Lentamente, le posó las manos sobre la espalda, totalmente concentrado en aquello que debía llevar acabo. Comuna calma serena, empezó a deslizar los dedos sobre los brazos de ella, comenzando a aplicar leves masajes que podían confundirse casi con pellizcos. Era una sensación del todo superlativa: Allí dónde pasaban las manos, permanecía una especie de agradable hormigueo que cancelaba la irritación provocada por el polen.

- Maravilloso- dijo ella, completamente relajada, los ojos cerrados y la cabeza que tendía a caer hacia delante.

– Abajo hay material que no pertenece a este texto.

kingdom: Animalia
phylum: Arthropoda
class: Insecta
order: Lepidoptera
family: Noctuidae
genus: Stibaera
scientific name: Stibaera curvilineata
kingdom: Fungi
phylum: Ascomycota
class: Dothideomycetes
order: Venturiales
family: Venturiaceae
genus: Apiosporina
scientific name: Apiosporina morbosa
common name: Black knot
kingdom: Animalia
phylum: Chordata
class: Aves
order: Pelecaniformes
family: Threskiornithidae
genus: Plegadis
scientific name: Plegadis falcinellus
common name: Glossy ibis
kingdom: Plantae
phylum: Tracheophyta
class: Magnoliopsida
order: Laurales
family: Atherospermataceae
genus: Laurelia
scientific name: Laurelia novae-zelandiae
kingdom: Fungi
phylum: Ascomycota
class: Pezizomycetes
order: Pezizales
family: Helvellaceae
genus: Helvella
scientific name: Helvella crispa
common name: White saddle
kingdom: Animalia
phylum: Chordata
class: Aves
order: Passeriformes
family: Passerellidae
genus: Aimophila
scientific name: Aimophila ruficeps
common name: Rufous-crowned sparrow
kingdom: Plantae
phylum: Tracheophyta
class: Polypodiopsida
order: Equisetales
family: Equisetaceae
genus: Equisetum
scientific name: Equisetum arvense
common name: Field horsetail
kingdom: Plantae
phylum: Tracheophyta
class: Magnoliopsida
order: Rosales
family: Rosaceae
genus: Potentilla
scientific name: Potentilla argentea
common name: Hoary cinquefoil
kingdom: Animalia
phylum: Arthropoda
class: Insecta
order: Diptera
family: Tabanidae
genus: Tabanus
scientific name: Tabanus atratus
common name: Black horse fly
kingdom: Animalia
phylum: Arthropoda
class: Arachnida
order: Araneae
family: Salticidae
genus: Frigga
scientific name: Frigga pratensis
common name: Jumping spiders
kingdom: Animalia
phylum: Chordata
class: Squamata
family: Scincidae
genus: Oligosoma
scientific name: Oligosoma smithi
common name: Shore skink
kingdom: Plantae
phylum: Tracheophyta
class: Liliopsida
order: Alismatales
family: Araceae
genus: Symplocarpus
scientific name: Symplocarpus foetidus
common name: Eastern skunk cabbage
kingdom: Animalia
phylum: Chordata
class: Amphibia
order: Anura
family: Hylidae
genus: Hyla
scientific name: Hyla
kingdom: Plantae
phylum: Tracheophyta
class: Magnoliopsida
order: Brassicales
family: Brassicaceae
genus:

- ¿Verdad? – preguntó el licántropo, cuyas manos habían pasado a la porción de la espalda, que se encontraba al descubierto.

- Ahora entiendo porqué James quería que Lily se lo hiciera sólo a él...- continuó, sin abandonar el estado de éxtasis.

- Je, claro- le confirmó, masajeándole los muslos.

- Debíais ser muy guapos, para ponerse así de celoso...-

- Bueno..., Sirius siempre fué un chico muy atractivo-

- Y tú también, seguro-

- No lo creo. Yo era de aquellos niños encogidos y con ojeras que llegaban por debajo de las orejas…Ya por aquel entonces no dormía mucho.- argumentó.

- ¡Y sigues siendo una persona encogida y con ojeras, pero no eres feo!-

- Ya, claro. Ahora se añaden las arrugas para mejorar la situación, hacen que todo parezca mucho más harmonioso…– ironizó.

- ¡No digas estupideces!- replicó Tonks, apoyando el mentón sobre los hombros de él, siguiendo el movimiento de sus manos.

- No son estupideces, es la pura verdad- dijo, retomando el punto sobre el cual había empezado.

- Digamos que posees la fascinación del hombre maduro...-

- "Fascinación"... ahí es nada...-

Tonks se enderezó sobre las rodillas, ayudándose de los hombros de él para poder alzarse con más facilidad. Lupin se vió obligado a alzar los ojos.

- Tú posees la fascinación del hombre maduro, y todavía eres guapo- le dijo, fijándolo- Es más, haces unos masajes divinos. Estoy segura de que mi situación mejorará, al menos hasta mañana. Te lo agradezco de todo corazón.-

Le tomó el mentón entre ambas manos y posó los labios cerca de su ceja derecha. Se separó en menos de un segundo,nada másrecibir su cálida respiración sobre la piel aún descubierta del pecho. .
Ella sonreía, mirándolo. Él se encontraba todavía aturdido, pero con la derecha la atrajo hacia sí aferrándole la nuca. Apoyó su mejilla contra la de ella.

- Gracias - le susurró al borde del oído.

-¿Por qué? La autoestima crece sobre los árboles-

- No estoy del todo convencido, pero por mí, bien-

-¡Créeme!

- Sí, te creo, te creo-

- ¡De acuerdo, tú ganas!- volvió a sonreír- ¿Dormimos?-

- Sí, durmamos. - sonrió él también.